Patience, Ambrose

Patience, Ambrose                 1882 July 1st

On Tuesday afternoon at about half past two o’clock, Mr Ambrose Patience, an independent gentleman, who occupied apartments at the house of Mr Carter, tailor, of Fisherton, was found dead in his bedroom. The deceased had gone to bed the previous evening, and, seized by a fit of apoplexy, had evidently fallen across the floor, where his body was discovered in the middle of the next day, his head resting on a box. The deceased was well known in Salisbury and the neighbourhood as an enthusiastic sportsman – the sound of the horn and the yelping of the hounds invariably attracted him; and his sitting-room was decorated with evidence of his success in the chase.

The inquest was held at the “Angel” hotel, Fisherton, on Wednesday afternoon, before Mr W H Gater, who acted in the absence of Mr George Smith, the city coroner. The following evidence was adduced:

Dr Frederick Coates, of Salisbury, stated that he was called to see the deceased at about four o’clock on Tuesday afternoon. He had then been dead apparently for some hours, the body being rigid. He was lying on his face – or rather, his face was on the box and the body on the floor evidently as he had fallen. His opinion was that he died from apoplexy – and he based that opinion upon the history of the case and the appearance of the body; indeed, this as the second attack. There was evidence in the position of deceased of one side being paralysed, which could be caused by apoplexy only. He had attended the deceased as his medical adviser for several years; he last attended him about two months ago.

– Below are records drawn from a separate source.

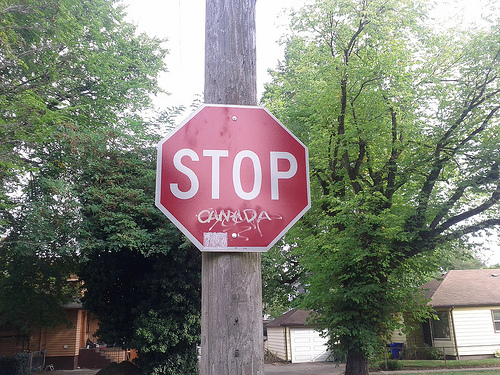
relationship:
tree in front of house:
[262, 6, 499, 374] [267, 264, 499, 359]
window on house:
[488, 300, 499, 340] [380, 269, 498, 361]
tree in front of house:
[262, 6, 499, 374] [421, 260, 493, 355]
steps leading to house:
[78, 347, 125, 367] [0, 258, 136, 371]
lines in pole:
[229, 311, 258, 361] [203, 0, 255, 105]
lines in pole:
[229, 311, 258, 361] [200, 251, 262, 373]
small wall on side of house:
[72, 340, 136, 366] [393, 271, 492, 369]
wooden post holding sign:
[189, 8, 280, 362] [151, 102, 311, 259]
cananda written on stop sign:
[194, 205, 272, 227] [145, 97, 316, 260]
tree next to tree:
[0, 0, 159, 372] [0, 88, 307, 373]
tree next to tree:
[262, 6, 499, 374] [28, 38, 160, 346]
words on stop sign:
[194, 205, 283, 233] [154, 101, 312, 252]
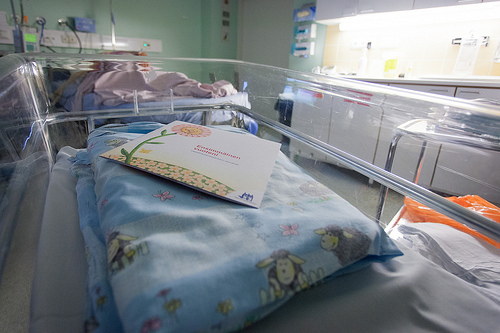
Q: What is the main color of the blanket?
A: Blue.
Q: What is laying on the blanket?
A: An envelope.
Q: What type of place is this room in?
A: Hospital.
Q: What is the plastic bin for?
A: A newborn baby.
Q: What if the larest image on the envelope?
A: A flower.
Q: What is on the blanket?
A: Card.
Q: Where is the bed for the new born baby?
A: Bassinet.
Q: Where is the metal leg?
A: Tray table.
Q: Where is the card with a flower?
A: On bed.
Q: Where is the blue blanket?
A: On bed.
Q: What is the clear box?
A: Bassinet.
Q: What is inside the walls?
A: Cabinets.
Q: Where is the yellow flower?
A: On card.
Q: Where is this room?
A: Hospital.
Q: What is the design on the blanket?
A: Sheep design.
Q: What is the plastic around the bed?
A: A plastic baby incubator.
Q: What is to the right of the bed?
A: A set of white cabinets.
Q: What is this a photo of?
A: Incubator.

Mr William Carter said the deceased had been lodging with him for about two and a half years. As to his age – though he spoke with no certainty he believed he was about sixty. At nine o’clock on the previous evening, the deceased rang his bell, and, on his replying, wished for drink – a desire not gratified. He appeared to be about as usual then – indeed, rather more cheerful than he had been for some time past. About nine o’clock the next morning, he knocked at his door and asked him if he would have breakfast, or if he desired anything. He believed he made some indistinct response, though he would not swear it. He should have gone into the bedroom had he not been called away to the shop. Being very busy during the day, he thought no more of him till half-past two, when he suddenly recollected the deceased, and going upstairs knocked at the door. Receiving no response he went in and found him lying on the floor. He spoke to him and receiving no reply felt him, and immediately found that life was extinct. He at once went for medical attendance.

The witness, in response to a juror, said that the deceased would often remain in bed all day; and, consequently he was not at first so much concerned about his remaining in his room as he might else have been.

Mr Supt Mathews stated that on receiving information of the death he went to Mr Carter’s house, and accompanied the last witness to the bedroom. He examined the clothing of the deceased with Mr Carter, from whom he received a purse, containing £3 in gold. He also found the keys.

Mr Gater said that there was no doubt that the deceased came by his death by apoplexy. The doctor’s evidence – which was their best guide – was distinct upon this point. The jury returned a verdict of “Died from apoplexy.”